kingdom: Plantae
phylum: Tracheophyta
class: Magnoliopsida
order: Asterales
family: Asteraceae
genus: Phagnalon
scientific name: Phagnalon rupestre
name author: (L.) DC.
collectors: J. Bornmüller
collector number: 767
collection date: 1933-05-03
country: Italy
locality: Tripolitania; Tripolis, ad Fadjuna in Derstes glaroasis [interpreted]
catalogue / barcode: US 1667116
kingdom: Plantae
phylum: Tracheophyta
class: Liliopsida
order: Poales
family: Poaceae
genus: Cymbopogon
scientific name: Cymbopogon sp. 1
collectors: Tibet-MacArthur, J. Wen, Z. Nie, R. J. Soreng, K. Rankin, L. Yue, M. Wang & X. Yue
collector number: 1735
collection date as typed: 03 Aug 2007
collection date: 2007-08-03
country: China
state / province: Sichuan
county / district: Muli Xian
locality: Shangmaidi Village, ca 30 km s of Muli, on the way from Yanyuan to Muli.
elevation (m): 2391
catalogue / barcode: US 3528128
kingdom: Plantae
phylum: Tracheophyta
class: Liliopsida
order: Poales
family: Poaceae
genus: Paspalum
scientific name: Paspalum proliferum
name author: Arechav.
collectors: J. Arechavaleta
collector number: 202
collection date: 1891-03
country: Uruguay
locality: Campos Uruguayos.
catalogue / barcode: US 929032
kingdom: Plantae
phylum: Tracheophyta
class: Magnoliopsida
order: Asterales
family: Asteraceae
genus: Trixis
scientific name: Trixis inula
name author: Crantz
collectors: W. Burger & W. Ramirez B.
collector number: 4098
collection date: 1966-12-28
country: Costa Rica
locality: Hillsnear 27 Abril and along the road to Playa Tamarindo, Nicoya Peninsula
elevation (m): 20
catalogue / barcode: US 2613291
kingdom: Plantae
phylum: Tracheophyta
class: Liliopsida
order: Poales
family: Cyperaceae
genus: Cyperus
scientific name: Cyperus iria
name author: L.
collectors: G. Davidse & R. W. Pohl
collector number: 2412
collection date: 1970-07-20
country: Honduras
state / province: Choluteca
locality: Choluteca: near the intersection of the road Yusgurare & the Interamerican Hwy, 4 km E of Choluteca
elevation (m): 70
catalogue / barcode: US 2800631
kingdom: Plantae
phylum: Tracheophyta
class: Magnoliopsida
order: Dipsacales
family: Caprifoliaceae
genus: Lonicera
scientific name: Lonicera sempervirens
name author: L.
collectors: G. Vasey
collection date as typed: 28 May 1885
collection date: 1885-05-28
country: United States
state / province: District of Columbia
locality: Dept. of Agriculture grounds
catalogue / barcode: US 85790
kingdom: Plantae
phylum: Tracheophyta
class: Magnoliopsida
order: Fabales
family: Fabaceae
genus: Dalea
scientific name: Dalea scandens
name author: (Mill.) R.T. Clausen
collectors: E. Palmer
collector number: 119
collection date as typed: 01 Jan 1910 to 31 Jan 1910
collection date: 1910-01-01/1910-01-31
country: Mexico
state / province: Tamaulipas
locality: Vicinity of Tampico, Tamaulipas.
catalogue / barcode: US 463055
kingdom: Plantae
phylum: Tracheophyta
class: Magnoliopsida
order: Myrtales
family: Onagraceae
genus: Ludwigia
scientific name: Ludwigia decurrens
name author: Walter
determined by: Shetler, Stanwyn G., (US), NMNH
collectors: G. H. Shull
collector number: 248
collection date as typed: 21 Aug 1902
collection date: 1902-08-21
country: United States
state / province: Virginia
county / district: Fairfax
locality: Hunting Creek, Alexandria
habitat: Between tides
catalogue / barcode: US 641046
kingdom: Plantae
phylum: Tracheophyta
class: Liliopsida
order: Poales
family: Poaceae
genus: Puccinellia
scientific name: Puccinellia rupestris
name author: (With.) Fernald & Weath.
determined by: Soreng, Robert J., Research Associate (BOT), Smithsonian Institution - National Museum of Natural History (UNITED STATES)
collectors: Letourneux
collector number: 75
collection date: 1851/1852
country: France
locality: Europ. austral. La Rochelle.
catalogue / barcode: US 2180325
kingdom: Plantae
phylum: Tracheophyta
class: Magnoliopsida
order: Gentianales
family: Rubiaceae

What to produce |
Swap "locality" for "place" throughout all the rows above and write the lines out again, leaving everything else unchanged.

Answer |
kingdom: Plantae
phylum: Tracheophyta
class: Magnoliopsida
order: Asterales
family: Asteraceae
genus: Phagnalon
scientific name: Phagnalon rupestre
name author: (L.) DC.
collectors: J. Bornmüller
collector number: 767
collection date: 1933-05-03
country: Italy
place: Tripolitania; Tripolis, ad Fadjuna in Derstes glaroasis [interpreted]
catalogue / barcode: US 1667116
kingdom: Plantae
phylum: Tracheophyta
class: Liliopsida
order: Poales
family: Poaceae
genus: Cymbopogon
scientific name: Cymbopogon sp. 1
collectors: Tibet-MacArthur, J. Wen, Z. Nie, R. J. Soreng, K. Rankin, L. Yue, M. Wang & X. Yue
collector number: 1735
collection date as typed: 03 Aug 2007
collection date: 2007-08-03
country: China
state / province: Sichuan
county / district: Muli Xian
place: Shangmaidi Village, ca 30 km s of Muli, on the way from Yanyuan to Muli.
elevation (m): 2391
catalogue / barcode: US 3528128
kingdom: Plantae
phylum: Tracheophyta
class: Liliopsida
order: Poales
family: Poaceae
genus: Paspalum
scientific name: Paspalum proliferum
name author: Arechav.
collectors: J. Arechavaleta
collector number: 202
collection date: 1891-03
country: Uruguay
place: Campos Uruguayos.
catalogue / barcode: US 929032
kingdom: Plantae
phylum: Tracheophyta
class: Magnoliopsida
order: Asterales
family: Asteraceae
genus: Trixis
scientific name: Trixis inula
name author: Crantz
collectors: W. Burger & W. Ramirez B.
collector number: 4098
collection date: 1966-12-28
country: Costa Rica
place: Hillsnear 27 Abril and along the road to Playa Tamarindo, Nicoya Peninsula
elevation (m): 20
catalogue / barcode: US 2613291
kingdom: Plantae
phylum: Tracheophyta
class: Liliopsida
order: Poales
family: Cyperaceae
genus: Cyperus
scientific name: Cyperus iria
name author: L.
collectors: G. Davidse & R. W. Pohl
collector number: 2412
collection date: 1970-07-20
country: Honduras
state / province: Choluteca
place: Choluteca: near the intersection of the road Yusgurare & the Interamerican Hwy, 4 km E of Choluteca
elevation (m): 70
catalogue / barcode: US 2800631
kingdom: Plantae
phylum: Tracheophyta
class: Magnoliopsida
order: Dipsacales
family: Caprifoliaceae
genus: Lonicera
scientific name: Lonicera sempervirens
name author: L.
collectors: G. Vasey
collection date as typed: 28 May 1885
collection date: 1885-05-28
country: United States
state / province: District of Columbia
place: Dept. of Agriculture grounds
catalogue / barcode: US 85790
kingdom: Plantae
phylum: Tracheophyta
class: Magnoliopsida
order: Fabales
family: Fabaceae
genus: Dalea
scientific name: Dalea scandens
name author: (Mill.) R.T. Clausen
collectors: E. Palmer
collector number: 119
collection date as typed: 01 Jan 1910 to 31 Jan 1910
collection date: 1910-01-01/1910-01-31
country: Mexico
state / province: Tamaulipas
place: Vicinity of Tampico, Tamaulipas.
catalogue / barcode: US 463055
kingdom: Plantae
phylum: Tracheophyta
class: Magnoliopsida
order: Myrtales
family: Onagraceae
genus: Ludwigia
scientific name: Ludwigia decurrens
name author: Walter
determined by: Shetler, Stanwyn G., (US), NMNH
collectors: G. H. Shull
collector number: 248
collection date as typed: 21 Aug 1902
collection date: 1902-08-21
country: United States
state / province: Virginia
county / district: Fairfax
place: Hunting Creek, Alexandria
habitat: Between tides
catalogue / barcode: US 641046
kingdom: Plantae
phylum: Tracheophyta
class: Liliopsida
order: Poales
family: Poaceae
genus: Puccinellia
scientific name: Puccinellia rupestris
name author: (With.) Fernald & Weath.
determined by: Soreng, Robert J., Research Associate (BOT), Smithsonian Institution - National Museum of Natural History (UNITED STATES)
collectors: Letourneux
collector number: 75
collection date: 1851/1852
country: France
place: Europ. austral. La Rochelle.
catalogue / barcode: US 2180325
kingdom: Plantae
phylum: Tracheophyta
class: Magnoliopsida
order: Gentianales
family: Rubiaceae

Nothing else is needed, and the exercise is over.